### What is expected
Copy every one of the records below without altering a single character.

Chart interpretation exercises:
·····

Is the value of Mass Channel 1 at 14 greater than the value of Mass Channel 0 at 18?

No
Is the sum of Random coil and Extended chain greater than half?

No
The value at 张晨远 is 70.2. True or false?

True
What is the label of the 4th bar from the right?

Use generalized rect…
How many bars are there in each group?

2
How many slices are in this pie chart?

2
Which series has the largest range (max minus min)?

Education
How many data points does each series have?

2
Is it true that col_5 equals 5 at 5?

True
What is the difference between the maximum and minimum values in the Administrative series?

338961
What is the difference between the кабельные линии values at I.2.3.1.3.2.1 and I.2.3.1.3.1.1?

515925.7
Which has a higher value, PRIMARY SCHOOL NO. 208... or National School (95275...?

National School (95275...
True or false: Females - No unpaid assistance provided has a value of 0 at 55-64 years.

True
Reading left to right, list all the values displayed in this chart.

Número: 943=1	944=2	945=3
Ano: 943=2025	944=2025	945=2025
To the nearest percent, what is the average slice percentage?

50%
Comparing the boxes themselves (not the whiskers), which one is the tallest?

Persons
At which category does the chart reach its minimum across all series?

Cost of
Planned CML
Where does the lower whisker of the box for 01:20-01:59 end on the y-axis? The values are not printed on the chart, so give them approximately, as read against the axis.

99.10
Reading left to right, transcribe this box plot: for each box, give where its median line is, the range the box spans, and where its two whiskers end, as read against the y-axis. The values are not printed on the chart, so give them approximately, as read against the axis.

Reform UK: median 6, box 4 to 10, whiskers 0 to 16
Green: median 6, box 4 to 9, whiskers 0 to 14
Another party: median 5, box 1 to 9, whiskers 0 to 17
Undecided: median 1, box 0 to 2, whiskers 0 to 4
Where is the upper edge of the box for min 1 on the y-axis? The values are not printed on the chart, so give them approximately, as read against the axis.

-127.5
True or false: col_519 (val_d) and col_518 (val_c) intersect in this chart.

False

·····

### Completed task
Is the value of Mass Channel 1 at 14 greater than the value of Mass Channel 0 at 18?

No
Is the sum of Random coil and Extended chain greater than half?

No
The value at 张晨远 is 70.2. True or false?

True
What is the label of the 4th bar from the right?

Use generalized rect…
How many bars are there in each group?

2
How many slices are in this pie chart?

2
Which series has the largest range (max minus min)?

Education
How many data points does each series have?

2
Is it true that col_5 equals 5 at 5?

True
What is the difference between the maximum and minimum values in the Administrative series?

338961
What is the difference between the кабельные линии values at I.2.3.1.3.2.1 and I.2.3.1.3.1.1?

515925.7
Which has a higher value, PRIMARY SCHOOL NO. 208... or National School (95275...?

National School (95275...
True or false: Females - No unpaid assistance provided has a value of 0 at 55-64 years.

True
Reading left to right, list all the values displayed in this chart.

Número: 943=1	944=2	945=3
Ano: 943=2025	944=2025	945=2025
To the nearest percent, what is the average slice percentage?

50%
Comparing the boxes themselves (not the whiskers), which one is the tallest?

Persons
At which category does the chart reach its minimum across all series?

Cost of
Planned CML
Where does the lower whisker of the box for 01:20-01:59 end on the y-axis? The values are not printed on the chart, so give them approximately, as read against the axis.

99.10
Reading left to right, transcribe this box plot: for each box, give where its median line is, the range the box spans, and where its two whiskers end, as read against the y-axis. The values are not printed on the chart, so give them approximately, as read against the axis.

Reform UK: median 6, box 4 to 10, whiskers 0 to 16
Green: median 6, box 4 to 9, whiskers 0 to 14
Another party: median 5, box 1 to 9, whiskers 0 to 17
Undecided: median 1, box 0 to 2, whiskers 0 to 4
Where is the upper edge of the box for min 1 on the y-axis? The values are not printed on the chart, so give them approximately, as read against the axis.

-127.5
True or false: col_519 (val_d) and col_518 (val_c) intersect in this chart.

False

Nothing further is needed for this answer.